The routing logic is a simple function — no ML model needed, just regex patterns and conversation-length heuristics:

    backend/agent.py
    # Patterns that indicate a complex query
_COMPLEX_PATTERNS = re.compile(
    r"\b("
    r"compare|comparison|vs\.?|versus|differ|difference|contrast"
    r"|evolve|evolution|develop|change over time|across volumes"
    r"|what happens (after|next|before|then)"
    r"|how does .+ change"
    r"|trace|track|arc|journey"
    r"|relationship between"
    r")\b", re.IGNORECASE
)

def needs_agent(query: str, history: list | None = None) -> bool:
    if not config.AGENT_ENABLED:
        return False

    # 2+ prior messages → likely needs conversational context
    if history:
        user_msgs = [m for m in history if m["role"] == "user"]
        if len(user_msgs) >= 2:
            return True

    # Query matches complexity patterns
    if _COMPLEX_PATTERNS.search(query):
        return True

    # Short follow-up (e.g. "tell me more", "and Albertine?")
    if history and len(query.split()) <= 6:
        return True

    return False
  

And in the server, the routing is a single if statement:

    backend/server.py
    @app.post("/api/explore_lost_time/stream")
async def explore_lost_time_stream(body: QueryRequest):
    query = body.query or body.message or ""
    lang = body.lang or "en"
    history = [m.model_dump() for m in body.history] if body.history else None

    if needs_agent(query, history):
        # Complex → multi-step agent with tool calling
        return StreamingResponse(
            async_sse_generator(stream_agent_response, query, history, lang),
            media_type="text/event-stream",
        )

    # Simple → fast single-shot RAG
    return StreamingResponse(
        async_sse_generator(stream_rag_response, query, lang),
        media_type="text/event-stream",
    )
  

Streaming: Backend to Frontend

Both the fast RAG and agent paths stream their output as Server-Sent Events (SSE). This means the user sees tokens appear in real-time and gets status updates as the agent calls tools — instead of waiting 10 seconds for a complete response.

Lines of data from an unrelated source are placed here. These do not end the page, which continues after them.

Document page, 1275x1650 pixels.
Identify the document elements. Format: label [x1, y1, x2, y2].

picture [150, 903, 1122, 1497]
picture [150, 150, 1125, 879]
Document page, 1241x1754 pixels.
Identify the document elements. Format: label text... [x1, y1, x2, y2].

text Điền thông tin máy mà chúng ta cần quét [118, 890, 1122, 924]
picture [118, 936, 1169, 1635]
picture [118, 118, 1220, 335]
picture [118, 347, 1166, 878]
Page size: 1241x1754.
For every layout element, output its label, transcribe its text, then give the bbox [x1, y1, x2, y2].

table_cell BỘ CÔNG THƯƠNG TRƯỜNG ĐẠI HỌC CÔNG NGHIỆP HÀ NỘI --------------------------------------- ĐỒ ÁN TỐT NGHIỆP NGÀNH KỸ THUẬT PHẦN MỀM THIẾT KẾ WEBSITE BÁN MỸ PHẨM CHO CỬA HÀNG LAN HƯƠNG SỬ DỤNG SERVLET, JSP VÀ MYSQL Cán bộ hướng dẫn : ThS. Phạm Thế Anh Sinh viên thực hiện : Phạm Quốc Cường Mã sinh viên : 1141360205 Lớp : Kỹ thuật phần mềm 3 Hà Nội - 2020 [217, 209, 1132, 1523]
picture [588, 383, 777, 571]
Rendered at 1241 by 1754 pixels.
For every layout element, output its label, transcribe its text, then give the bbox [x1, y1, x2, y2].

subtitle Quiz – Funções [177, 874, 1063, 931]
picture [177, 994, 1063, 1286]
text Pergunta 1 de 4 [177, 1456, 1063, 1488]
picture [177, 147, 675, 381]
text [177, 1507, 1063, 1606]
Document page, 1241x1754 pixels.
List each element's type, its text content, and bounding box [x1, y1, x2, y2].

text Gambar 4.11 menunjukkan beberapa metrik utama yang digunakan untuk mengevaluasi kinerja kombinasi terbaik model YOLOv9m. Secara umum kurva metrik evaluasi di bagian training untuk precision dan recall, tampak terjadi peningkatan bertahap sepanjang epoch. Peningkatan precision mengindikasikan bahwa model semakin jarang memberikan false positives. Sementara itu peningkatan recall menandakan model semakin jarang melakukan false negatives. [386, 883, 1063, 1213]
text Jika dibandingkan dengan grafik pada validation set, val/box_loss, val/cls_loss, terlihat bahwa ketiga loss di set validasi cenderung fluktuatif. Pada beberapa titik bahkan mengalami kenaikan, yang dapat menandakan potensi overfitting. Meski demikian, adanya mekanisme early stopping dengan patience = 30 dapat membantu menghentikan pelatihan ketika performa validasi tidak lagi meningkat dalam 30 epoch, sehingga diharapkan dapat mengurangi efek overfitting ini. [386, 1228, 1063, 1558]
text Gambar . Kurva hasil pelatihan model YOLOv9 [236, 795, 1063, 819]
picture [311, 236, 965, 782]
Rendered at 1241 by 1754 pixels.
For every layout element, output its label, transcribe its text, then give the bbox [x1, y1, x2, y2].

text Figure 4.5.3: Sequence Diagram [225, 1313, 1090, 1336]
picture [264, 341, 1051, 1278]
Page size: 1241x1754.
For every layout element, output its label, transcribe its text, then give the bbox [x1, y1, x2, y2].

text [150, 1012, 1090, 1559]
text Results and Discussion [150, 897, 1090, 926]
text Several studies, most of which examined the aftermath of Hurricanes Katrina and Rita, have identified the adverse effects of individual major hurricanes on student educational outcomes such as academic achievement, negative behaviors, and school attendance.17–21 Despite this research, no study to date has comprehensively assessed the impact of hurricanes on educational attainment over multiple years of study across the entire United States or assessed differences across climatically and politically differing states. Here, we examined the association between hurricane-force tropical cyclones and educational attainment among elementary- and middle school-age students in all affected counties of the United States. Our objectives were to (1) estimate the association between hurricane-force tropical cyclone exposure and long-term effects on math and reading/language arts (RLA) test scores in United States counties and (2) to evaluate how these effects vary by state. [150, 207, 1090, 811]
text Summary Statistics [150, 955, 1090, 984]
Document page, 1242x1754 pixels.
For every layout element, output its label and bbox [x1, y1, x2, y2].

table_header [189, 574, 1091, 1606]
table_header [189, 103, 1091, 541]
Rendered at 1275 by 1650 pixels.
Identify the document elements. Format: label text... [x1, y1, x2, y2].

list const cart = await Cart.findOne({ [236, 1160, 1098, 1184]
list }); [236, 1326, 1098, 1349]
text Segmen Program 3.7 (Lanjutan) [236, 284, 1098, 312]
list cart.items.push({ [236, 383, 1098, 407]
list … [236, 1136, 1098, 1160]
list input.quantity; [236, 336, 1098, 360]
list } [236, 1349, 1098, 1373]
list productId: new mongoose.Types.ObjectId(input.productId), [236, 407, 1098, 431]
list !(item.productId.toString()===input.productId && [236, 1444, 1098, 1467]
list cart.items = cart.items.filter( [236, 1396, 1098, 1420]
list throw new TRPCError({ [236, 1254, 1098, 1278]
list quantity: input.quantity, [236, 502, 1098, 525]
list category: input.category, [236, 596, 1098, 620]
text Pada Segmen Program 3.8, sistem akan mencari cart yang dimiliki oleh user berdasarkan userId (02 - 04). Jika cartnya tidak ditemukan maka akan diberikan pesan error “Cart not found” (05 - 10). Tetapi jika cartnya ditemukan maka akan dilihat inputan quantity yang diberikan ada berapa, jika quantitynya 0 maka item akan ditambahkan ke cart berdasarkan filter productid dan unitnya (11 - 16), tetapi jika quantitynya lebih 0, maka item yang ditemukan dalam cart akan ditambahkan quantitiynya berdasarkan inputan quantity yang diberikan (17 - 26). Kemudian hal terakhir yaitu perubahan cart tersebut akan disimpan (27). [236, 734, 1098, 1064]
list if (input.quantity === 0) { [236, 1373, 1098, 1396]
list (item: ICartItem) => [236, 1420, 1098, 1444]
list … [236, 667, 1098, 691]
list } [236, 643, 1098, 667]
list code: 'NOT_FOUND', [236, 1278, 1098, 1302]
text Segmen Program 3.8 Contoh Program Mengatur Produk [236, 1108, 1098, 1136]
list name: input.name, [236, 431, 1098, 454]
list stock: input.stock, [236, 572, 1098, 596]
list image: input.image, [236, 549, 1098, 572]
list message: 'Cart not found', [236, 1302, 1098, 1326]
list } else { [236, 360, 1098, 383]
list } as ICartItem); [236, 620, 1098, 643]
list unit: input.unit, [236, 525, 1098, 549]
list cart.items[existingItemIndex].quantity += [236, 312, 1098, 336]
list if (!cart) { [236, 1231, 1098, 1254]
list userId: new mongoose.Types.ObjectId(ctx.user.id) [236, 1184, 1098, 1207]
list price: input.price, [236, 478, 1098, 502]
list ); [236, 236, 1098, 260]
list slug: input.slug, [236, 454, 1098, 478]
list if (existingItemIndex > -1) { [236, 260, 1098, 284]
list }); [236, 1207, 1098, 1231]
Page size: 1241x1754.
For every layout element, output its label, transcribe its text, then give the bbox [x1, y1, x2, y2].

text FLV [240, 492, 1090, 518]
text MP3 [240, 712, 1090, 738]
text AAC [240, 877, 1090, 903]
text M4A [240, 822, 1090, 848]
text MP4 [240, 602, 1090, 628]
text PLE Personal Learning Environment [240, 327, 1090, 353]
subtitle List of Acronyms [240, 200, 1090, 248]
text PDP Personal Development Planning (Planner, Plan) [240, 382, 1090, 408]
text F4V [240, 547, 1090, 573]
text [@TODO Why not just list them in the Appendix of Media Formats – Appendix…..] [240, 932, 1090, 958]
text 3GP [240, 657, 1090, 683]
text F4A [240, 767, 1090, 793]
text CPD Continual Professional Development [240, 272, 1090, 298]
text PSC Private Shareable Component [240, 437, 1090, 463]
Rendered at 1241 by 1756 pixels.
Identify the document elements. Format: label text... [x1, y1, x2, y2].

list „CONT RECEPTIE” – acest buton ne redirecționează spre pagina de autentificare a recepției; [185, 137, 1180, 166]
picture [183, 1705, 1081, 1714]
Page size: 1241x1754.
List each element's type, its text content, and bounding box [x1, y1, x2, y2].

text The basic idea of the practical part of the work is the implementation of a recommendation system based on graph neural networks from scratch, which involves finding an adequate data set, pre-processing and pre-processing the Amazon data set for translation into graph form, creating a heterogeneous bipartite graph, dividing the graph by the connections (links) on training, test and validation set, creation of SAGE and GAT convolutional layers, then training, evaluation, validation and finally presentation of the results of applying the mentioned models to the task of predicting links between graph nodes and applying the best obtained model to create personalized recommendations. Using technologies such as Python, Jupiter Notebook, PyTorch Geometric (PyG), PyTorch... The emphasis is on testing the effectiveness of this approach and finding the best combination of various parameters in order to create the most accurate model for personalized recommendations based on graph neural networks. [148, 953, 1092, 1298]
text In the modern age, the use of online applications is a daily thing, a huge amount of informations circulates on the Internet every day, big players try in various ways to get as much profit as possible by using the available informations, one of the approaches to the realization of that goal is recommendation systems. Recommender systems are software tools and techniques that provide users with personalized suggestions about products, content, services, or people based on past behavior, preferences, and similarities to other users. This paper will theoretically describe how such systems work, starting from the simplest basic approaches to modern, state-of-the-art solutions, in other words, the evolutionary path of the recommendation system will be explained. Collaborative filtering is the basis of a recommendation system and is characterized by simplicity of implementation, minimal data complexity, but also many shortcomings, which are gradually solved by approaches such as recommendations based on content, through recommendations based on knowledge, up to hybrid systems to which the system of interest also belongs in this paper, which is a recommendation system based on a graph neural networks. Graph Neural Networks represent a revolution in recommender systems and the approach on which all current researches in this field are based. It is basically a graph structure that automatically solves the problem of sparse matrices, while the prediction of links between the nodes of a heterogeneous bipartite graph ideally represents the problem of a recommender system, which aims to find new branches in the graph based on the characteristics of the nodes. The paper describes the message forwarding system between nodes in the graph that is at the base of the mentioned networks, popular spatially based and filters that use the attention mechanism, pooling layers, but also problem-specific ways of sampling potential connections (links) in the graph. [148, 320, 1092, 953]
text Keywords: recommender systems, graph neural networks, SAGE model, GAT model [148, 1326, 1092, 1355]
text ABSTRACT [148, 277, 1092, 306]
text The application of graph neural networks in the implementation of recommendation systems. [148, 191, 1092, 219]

The frontend React hook processes each event type:

    src/hooks/useStreamingQuery.ts
    // SSE event types the frontend handles
interface StreamEvent {
  type: 'token' | 'sources' | 'status' | 'done' | 'error';
  token?: string;
  passages?: Passage[];
  status?: string;
}

// Inside the streaming loop:
switch (event.type) {
  case 'status':
    setStatus(event.status);      // "Searching for passages about..."
    break;
  case 'token':
    setStatus(null);               // Clear status once tokens arrive
    setResponse(prev => prev + event.token);
    break;
  case 'sources':
    setPassages(event.passages);  // Populate the ReaderPanel
    break;
}
  

Bilingual Alignment: Matching EN and FR Text

Proust's English and French texts don't have matching paragraph structures. Translators split, merge, and restructure paragraphs differently. To show parallel bilingual text, we need to align them semantically.

The Problem

The Solution: Sentence-Level DP Alignment

Instead of aligning paragraphs (which have different granularity in each language), we split into individual sentences, embed them with Cohere, and use dynamic programming to find the optimal monotonic alignment:

Result: ~12,900 bilingual passage pairs with 99.98% French coverage. The sentence-level approach fixed a ~18% misalignment rate that the previous paragraph-level method produced.